The case against Yashna Singh, which stretched from Singh’s 2022 termination to a 2025 hearing, underlined the willingness of the Financial Services Regulatory Authority (FSRA) to pursue individuals it viewed as repeatedly flouting the Mortgage Brokerages, Lenders and Administrators Act.
Singh has been licensed as a mortgage broker in Ontario from 2008 until Mortgage Alliance Company of Canada terminated her for cause in August 2022, triggering an automatic loss of licence. FSRA investigated and, in February 2024, issued a notice of proposal alleging she continued to deal in mortgages, took fees outside her brokerage, operated an unlicensed brokerage and misrepresented her status on regulatory paperwork.

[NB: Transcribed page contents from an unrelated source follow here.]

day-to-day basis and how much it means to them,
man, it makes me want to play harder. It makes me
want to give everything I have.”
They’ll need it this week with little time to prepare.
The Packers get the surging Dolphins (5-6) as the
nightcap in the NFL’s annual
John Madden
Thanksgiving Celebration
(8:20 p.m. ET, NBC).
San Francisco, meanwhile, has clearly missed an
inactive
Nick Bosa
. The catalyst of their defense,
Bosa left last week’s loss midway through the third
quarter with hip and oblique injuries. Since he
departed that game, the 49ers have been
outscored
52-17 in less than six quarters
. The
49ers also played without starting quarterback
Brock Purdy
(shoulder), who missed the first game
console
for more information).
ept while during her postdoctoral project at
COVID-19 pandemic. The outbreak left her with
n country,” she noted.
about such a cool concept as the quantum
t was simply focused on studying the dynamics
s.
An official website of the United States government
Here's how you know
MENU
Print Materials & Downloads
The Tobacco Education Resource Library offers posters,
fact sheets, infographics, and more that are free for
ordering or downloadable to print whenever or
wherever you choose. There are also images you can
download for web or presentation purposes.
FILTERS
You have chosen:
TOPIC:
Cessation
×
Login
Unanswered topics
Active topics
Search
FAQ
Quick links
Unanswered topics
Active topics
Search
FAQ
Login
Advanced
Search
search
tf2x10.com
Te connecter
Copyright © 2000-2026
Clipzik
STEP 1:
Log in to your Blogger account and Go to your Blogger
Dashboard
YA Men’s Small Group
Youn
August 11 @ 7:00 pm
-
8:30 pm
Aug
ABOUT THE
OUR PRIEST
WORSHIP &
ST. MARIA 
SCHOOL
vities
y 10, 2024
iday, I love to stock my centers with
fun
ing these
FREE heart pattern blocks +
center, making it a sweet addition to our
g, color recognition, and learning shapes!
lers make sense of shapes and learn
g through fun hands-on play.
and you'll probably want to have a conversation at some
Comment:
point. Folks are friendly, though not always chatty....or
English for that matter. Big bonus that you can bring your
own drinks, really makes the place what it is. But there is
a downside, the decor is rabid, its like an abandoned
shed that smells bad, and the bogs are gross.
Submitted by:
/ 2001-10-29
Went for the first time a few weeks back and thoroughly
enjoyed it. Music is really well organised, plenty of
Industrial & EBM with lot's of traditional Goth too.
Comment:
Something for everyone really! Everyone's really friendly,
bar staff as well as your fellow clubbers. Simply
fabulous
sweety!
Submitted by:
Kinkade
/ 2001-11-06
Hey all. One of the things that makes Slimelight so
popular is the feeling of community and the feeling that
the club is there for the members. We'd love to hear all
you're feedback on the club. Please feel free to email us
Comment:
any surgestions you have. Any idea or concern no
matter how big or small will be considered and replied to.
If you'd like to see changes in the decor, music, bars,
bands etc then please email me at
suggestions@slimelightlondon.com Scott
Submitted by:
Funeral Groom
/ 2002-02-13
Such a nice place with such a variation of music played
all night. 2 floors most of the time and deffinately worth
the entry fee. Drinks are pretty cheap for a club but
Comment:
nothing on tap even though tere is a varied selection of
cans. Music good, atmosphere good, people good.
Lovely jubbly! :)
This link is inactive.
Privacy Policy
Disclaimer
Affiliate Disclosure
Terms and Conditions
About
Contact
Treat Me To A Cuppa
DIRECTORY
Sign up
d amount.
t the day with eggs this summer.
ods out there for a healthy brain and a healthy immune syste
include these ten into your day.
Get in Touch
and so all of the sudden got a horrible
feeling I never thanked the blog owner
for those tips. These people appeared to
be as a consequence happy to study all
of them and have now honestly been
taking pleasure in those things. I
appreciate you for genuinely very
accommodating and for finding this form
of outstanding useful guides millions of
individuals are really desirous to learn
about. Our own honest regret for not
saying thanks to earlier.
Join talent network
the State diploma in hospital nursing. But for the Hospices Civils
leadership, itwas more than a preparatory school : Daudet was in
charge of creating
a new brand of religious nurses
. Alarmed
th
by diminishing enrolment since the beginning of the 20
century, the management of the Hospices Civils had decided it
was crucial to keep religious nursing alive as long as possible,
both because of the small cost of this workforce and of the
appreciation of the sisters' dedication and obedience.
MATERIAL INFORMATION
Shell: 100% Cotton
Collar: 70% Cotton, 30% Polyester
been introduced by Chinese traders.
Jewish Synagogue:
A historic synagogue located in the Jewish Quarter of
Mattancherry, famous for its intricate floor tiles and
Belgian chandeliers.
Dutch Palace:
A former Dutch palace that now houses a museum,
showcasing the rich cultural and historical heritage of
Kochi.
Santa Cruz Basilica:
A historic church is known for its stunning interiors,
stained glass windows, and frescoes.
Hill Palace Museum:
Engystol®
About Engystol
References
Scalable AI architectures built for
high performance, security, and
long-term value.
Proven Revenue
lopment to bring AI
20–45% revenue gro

From termination to compliance order
In its reasons, the Financial Services Tribunal found that Singh arranged multiple mortgages outside Mortgage Alliance and “received $14,000 in fees for those three mortgages” directly from law firms rather than through her authorizing brokerage. It said these were “not innocent mistakes” but “deliberate efforts to be paid fees outside of Mortgage Alliance.”
The panel also found that Singh “gave false information when dealing in Client 1’s mortgage” by submitting an application that listed $120,000 in annual income she knew was inaccurate, and later brokered another mortgage for remuneration while unlicensed.
After losing her licence, Singh continued to use the restricted titles “Broker” and “Agent” in email signatures and maintained signage and online branding under “Best Choice Mortgage and Financial Services” despite FSRA’s direction to remove them. The Tribunal concluded that her conduct “exposed the public to harm” by creating the impression she was a licensed brokerage.
Part of a wider FSRA crackdown
The order against Singh followed earlier FSRA moves against her, including a 2024 enforcement action “against mortgage agent Yashna Singh for allegedly breaking several industry rules,” including operating an unlicensed brokerage and using restricted titles without proper licensing.
FSRA also revoked the licences of 29 Ontario brokerages for failures including neglecting required filings, a decision it said was necessary because “a brokerage is not authorized to operate without a principal broker.” The regulator has also imposed six-figure penalties and licence revocations in other cases involving unlicensed activities and serious compliance breaches.
In Singh’s matter, the Tribunal said a compliance order was “required and justified” to stop ongoing misconduct and to “deter deceptive or fraudulent conduct in the mortgage sector” by excluding those who ignore licensing rules and transparency obligations.